# [GIVEN DATA]
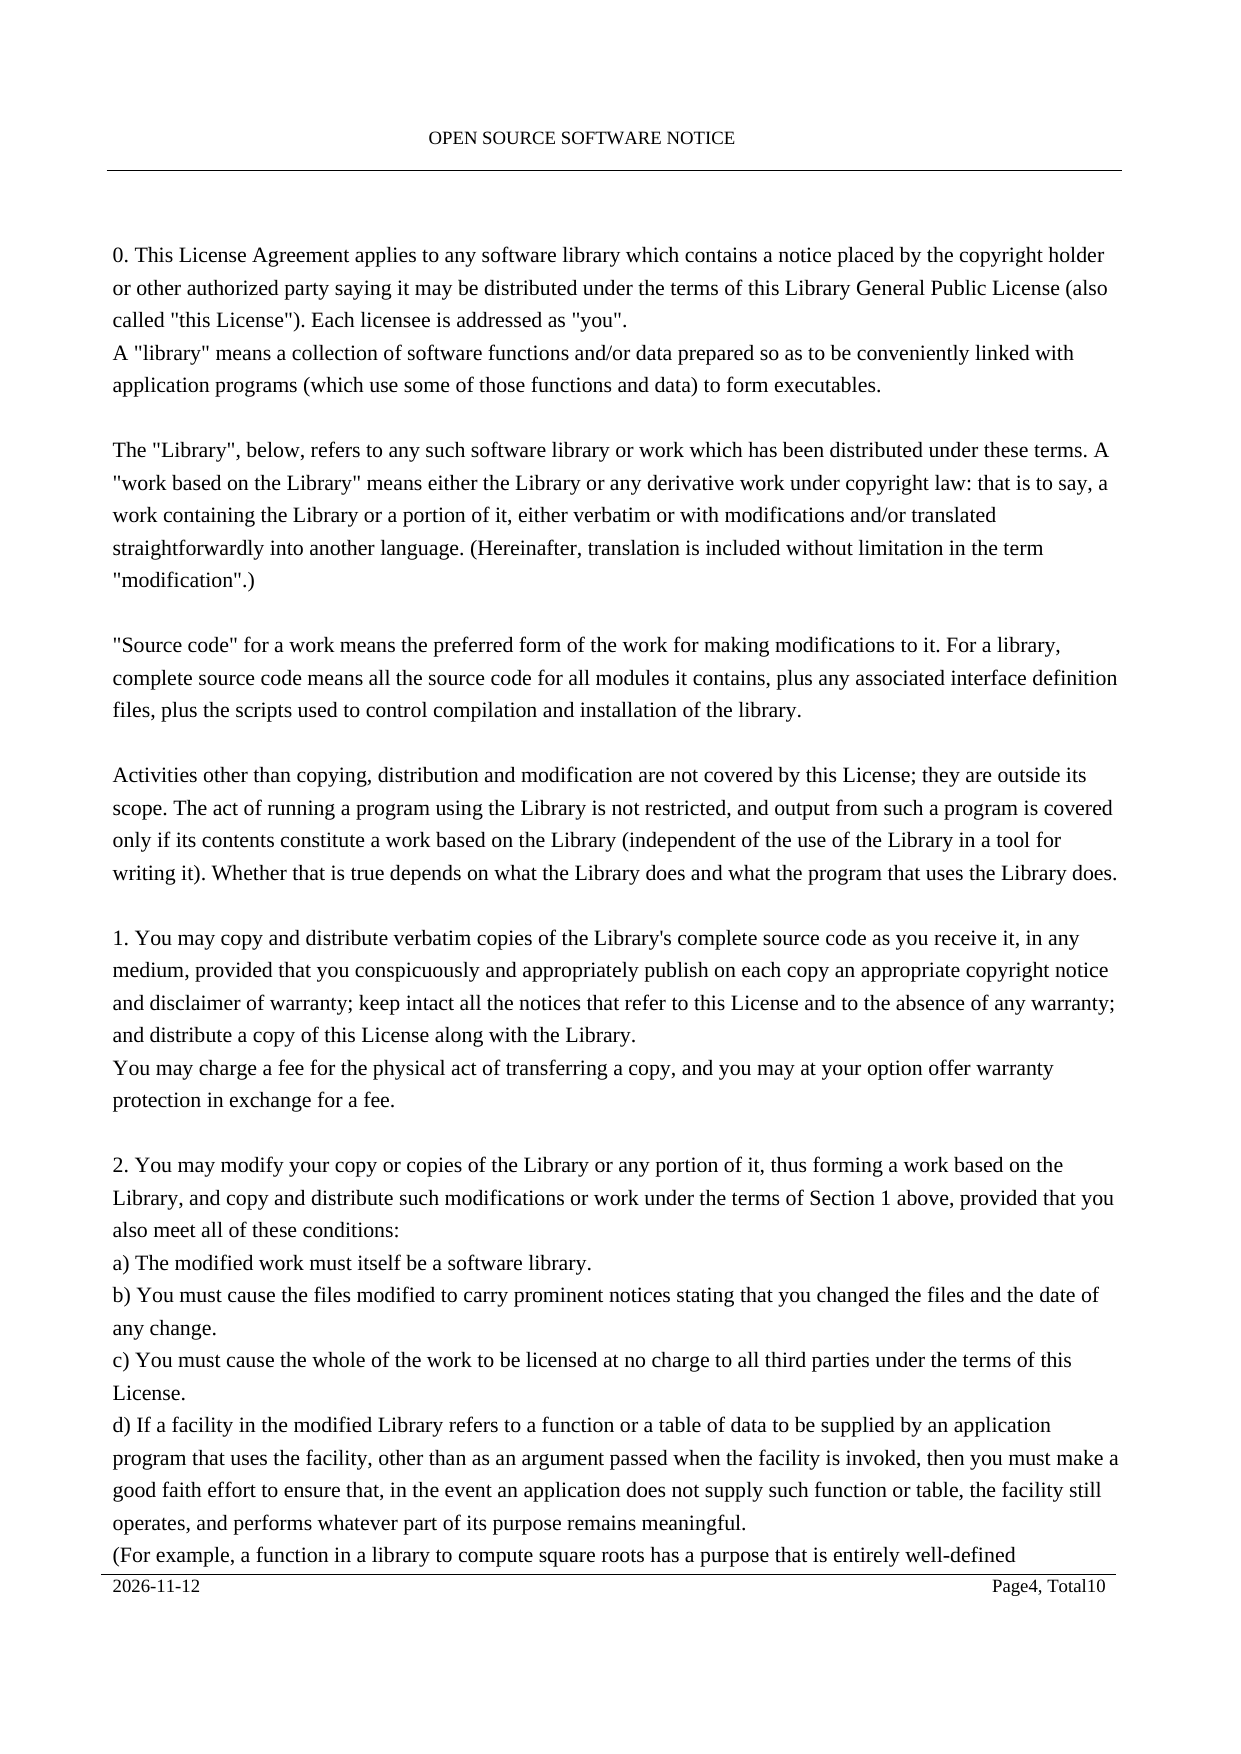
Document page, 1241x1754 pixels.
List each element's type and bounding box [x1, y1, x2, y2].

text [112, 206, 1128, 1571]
--
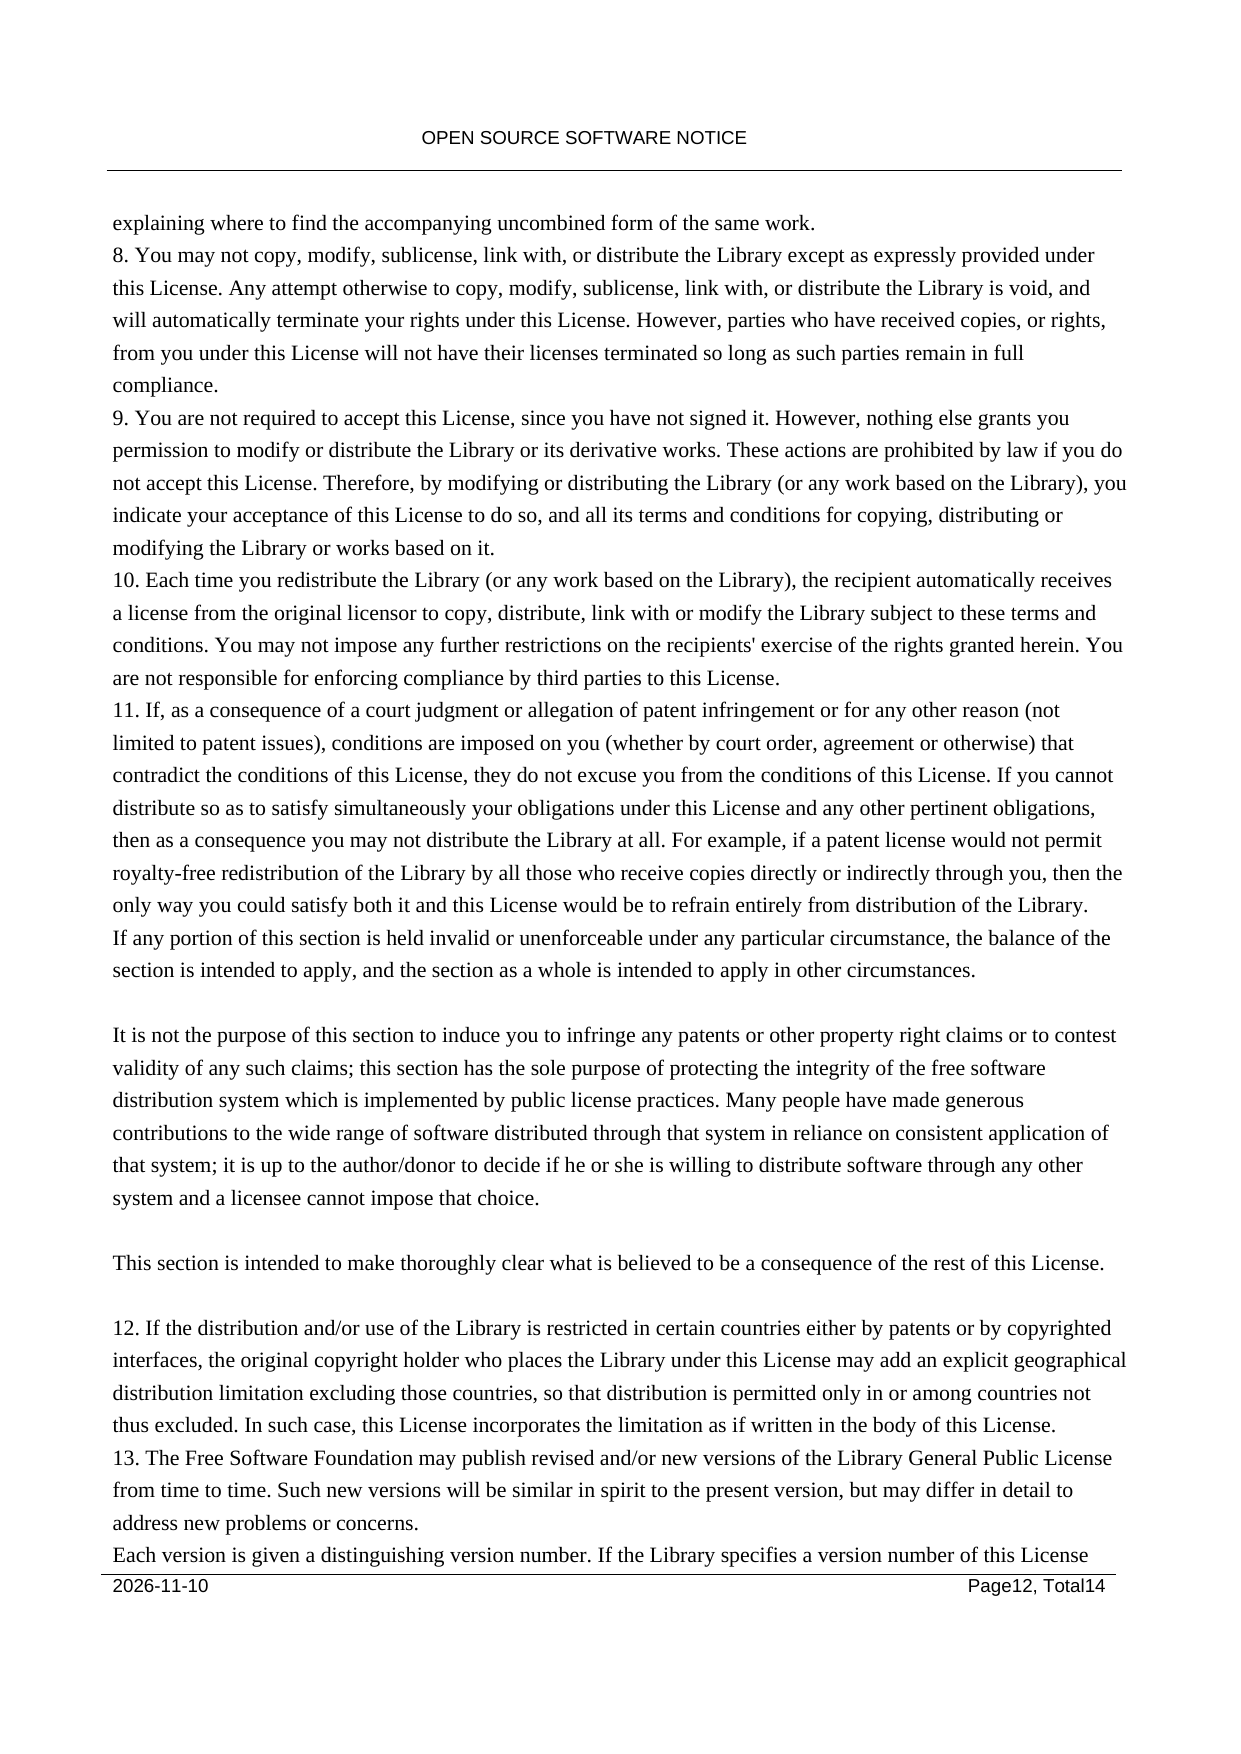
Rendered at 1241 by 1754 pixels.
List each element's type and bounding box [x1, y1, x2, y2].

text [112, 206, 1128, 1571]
* * *
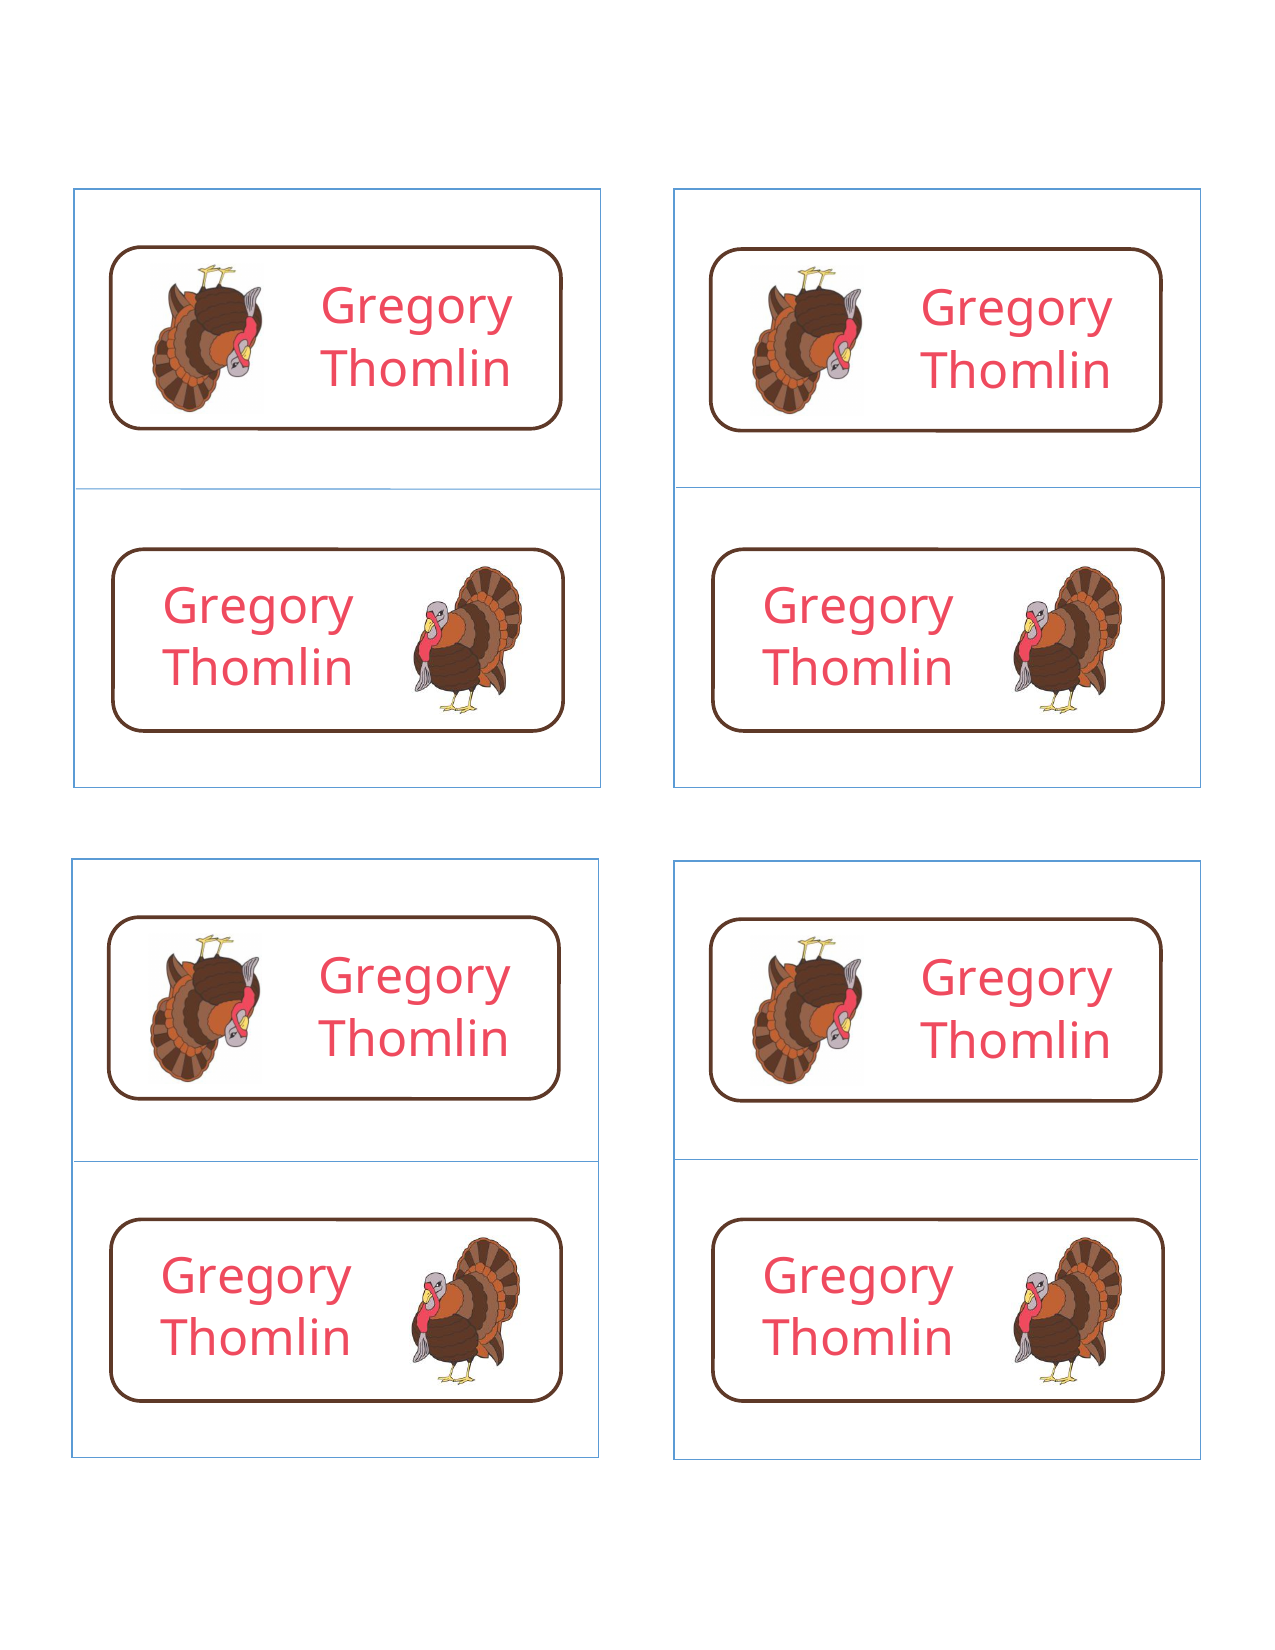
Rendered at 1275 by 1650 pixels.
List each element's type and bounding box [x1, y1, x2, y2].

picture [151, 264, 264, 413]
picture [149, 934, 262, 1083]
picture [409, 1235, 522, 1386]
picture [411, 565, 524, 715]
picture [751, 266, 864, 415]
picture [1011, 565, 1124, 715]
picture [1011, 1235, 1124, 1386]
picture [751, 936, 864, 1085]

# [WHAT IS NEEDED]
Go line by line through the entries above and tally those that hold the word "pixels"; give the tally alone.

# [REPLY]
3